**WORK TASK:** Render each line of text in the material below as a Markdown table with the columns Row and Text line, numbering the rows in order and skipping blank lines. Leave the pictures out.
START INPUT DATA
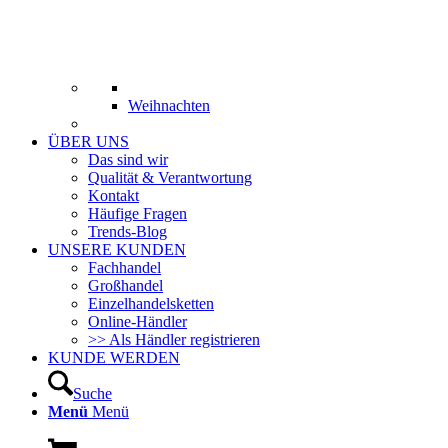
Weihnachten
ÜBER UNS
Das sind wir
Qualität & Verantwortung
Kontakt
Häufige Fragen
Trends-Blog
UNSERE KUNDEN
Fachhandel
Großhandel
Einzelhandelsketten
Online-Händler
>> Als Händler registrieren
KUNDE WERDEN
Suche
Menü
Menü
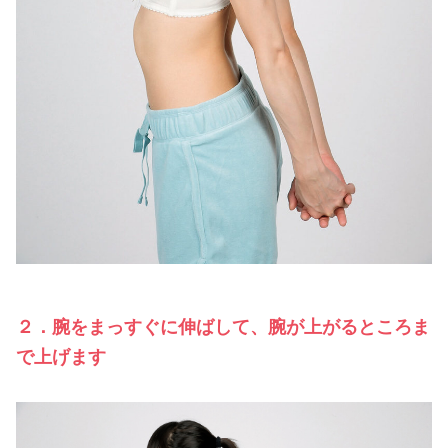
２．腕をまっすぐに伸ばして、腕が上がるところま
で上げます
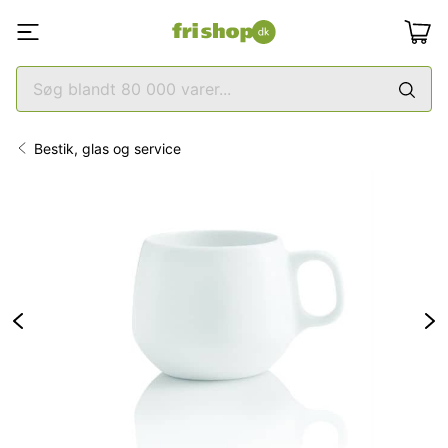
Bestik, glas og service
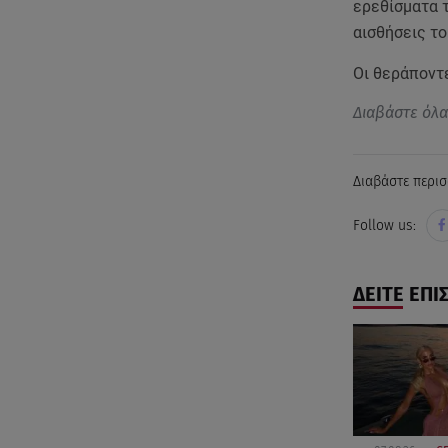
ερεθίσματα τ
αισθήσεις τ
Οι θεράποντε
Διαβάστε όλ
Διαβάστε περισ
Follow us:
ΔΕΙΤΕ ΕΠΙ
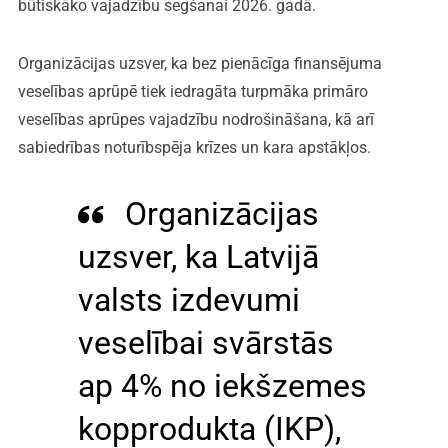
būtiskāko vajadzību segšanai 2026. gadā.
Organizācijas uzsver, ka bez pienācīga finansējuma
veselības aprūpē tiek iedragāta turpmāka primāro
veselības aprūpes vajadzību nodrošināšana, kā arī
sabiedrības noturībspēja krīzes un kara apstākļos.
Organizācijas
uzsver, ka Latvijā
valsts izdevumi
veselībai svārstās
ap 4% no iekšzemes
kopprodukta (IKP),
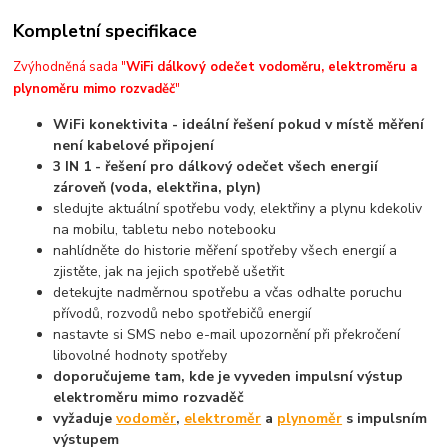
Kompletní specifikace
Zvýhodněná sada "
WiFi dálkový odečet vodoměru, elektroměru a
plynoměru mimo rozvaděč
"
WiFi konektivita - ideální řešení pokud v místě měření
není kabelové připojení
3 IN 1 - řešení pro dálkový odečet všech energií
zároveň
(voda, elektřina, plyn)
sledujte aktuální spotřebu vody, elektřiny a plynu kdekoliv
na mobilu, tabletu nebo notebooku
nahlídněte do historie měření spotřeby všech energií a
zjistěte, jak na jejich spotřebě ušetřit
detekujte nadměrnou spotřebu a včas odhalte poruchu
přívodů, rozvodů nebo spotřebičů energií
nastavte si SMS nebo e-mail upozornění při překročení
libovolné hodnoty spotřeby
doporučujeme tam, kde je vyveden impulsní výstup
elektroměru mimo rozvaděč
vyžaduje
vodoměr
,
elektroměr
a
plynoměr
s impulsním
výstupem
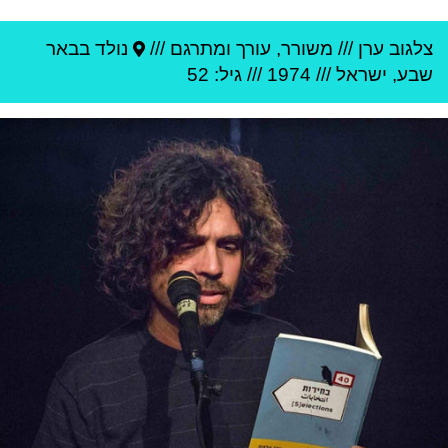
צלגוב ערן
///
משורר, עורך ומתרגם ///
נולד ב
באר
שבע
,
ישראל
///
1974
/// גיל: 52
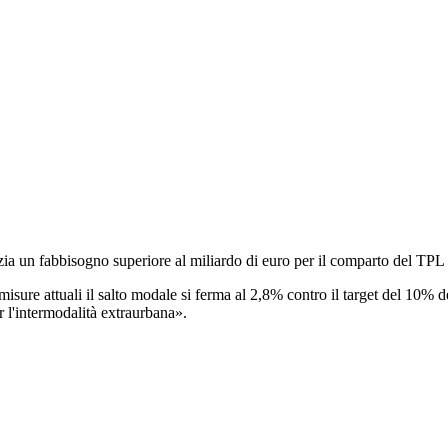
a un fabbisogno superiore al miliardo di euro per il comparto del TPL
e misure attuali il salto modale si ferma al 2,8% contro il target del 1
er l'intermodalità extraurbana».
END INPUT DATA
**SOLUTION TO THIS TASK:**
| Row | Text line |
|---|---|
| 1 | Weihnachten |
| 2 | ÜBER UNS |
| 3 | Das sind wir |
| 4 | Qualität & Verantwortung |
| 5 | Kontakt |
| 6 | Häufige Fragen |
| 7 | Trends-Blog |
| 8 | UNSERE KUNDEN |
| 9 | Fachhandel |
| 10 | Großhandel |
| 11 | Einzelhandelsketten |
| 12 | Online-Händler |
| 13 | >> Als Händler registrieren |
| 14 | KUNDE WERDEN |
| 15 | Suche |
| 16 | Menü |
| 17 | Menü |
| 18 | ２．腕をまっすぐに伸ばして、腕が上がるところま |
| 19 | で上げます |
| 20 | Bestik, glas og service |
| 21 | ερεθίσματα τ |
| 22 | αισθήσεις τ |
| 23 | Οι θεράποντε |
| 24 | Διαβάστε όλ |
| 25 | Διαβάστε περισ |
| 26 | Follow us: |
| 27 | ΔΕΙΤΕ ΕΠΙ |
| 28 | būtiskāko vajadzību segšanai 2026. gadā. |
| 29 | Organizācijas uzsver, ka bez pienācīga finansējuma |
| 30 | veselības aprūpē tiek iedragāta turpmāka primāro |
| 31 | veselības aprūpes vajadzību nodrošināšana, kā arī |
| 32 | sabiedrības noturībspēja krīzes un kara apstākļos. |
| 33 | Organizācijas |
| 34 | uzsver, ka Latvijā |
| 35 | valsts izdevumi |
| 36 | veselībai svārstās |
| 37 | ap 4% no iekšzemes |
| 38 | kopprodukta (IKP), |
| 39 | Kompletní specifikace |
| 40 | Zvýhodněná sada " |
| 41 | WiFi dálkový odečet vodoměru, elektroměru a |
| 42 | plynoměru mimo rozvaděč |
| 43 | " |
| 44 | WiFi konektivita - ideální řešení pokud v místě měření |
| 45 | není kabelové připojení |
| 46 | 3 IN 1 - řešení pro dálkový odečet všech energií |
| 47 | zároveň |
| 48 | (voda, elektřina, plyn) |
| 49 | sledujte aktuální spotřebu vody, elektřiny a plynu kdekoliv |
| 50 | na mobilu, tabletu nebo notebooku |
| 51 | nahlídněte do historie měření spotřeby všech energií a |
| 52 | zjistěte, jak na jejich spotřebě ušetřit |
| 53 | detekujte nadměrnou spotřebu a včas odhalte poruchu |
| 54 | přívodů, rozvodů nebo spotřebičů energií |
| 55 | nastavte si SMS nebo e-mail upozornění při překročení |
| 56 | libovolné hodnoty spotřeby |
| 57 | doporučujeme tam, kde je vyveden impulsní výstup |
| 58 | elektroměru mimo rozvaděč |
| 59 | vyžaduje |
| 60 | vodoměr |
| 61 | , |
| 62 | elektroměr |
| 63 | a |
| 64 | plynoměr |
| 65 | s impulsním |
| 66 | výstupem |
| 67 | צלגוב ערן |
| 68 | /// |
| 69 | משורר, עורך ומתרגם /// |
| 70 | נולד ב |
| 71 | באר |
| 72 | שבע |
| 73 | , |
| 74 | ישראל |
| 75 | /// |
| 76 | 1974 |
| 77 | /// גיל: 52 |
| 78 | a un fabbisogno superiore al miliardo di euro per il comparto del TPL |
| 79 | e misure attuali il salto modale si ferma al 2,8% contro il target del 1 |
| 80 | er l'intermodalità extraurbana». |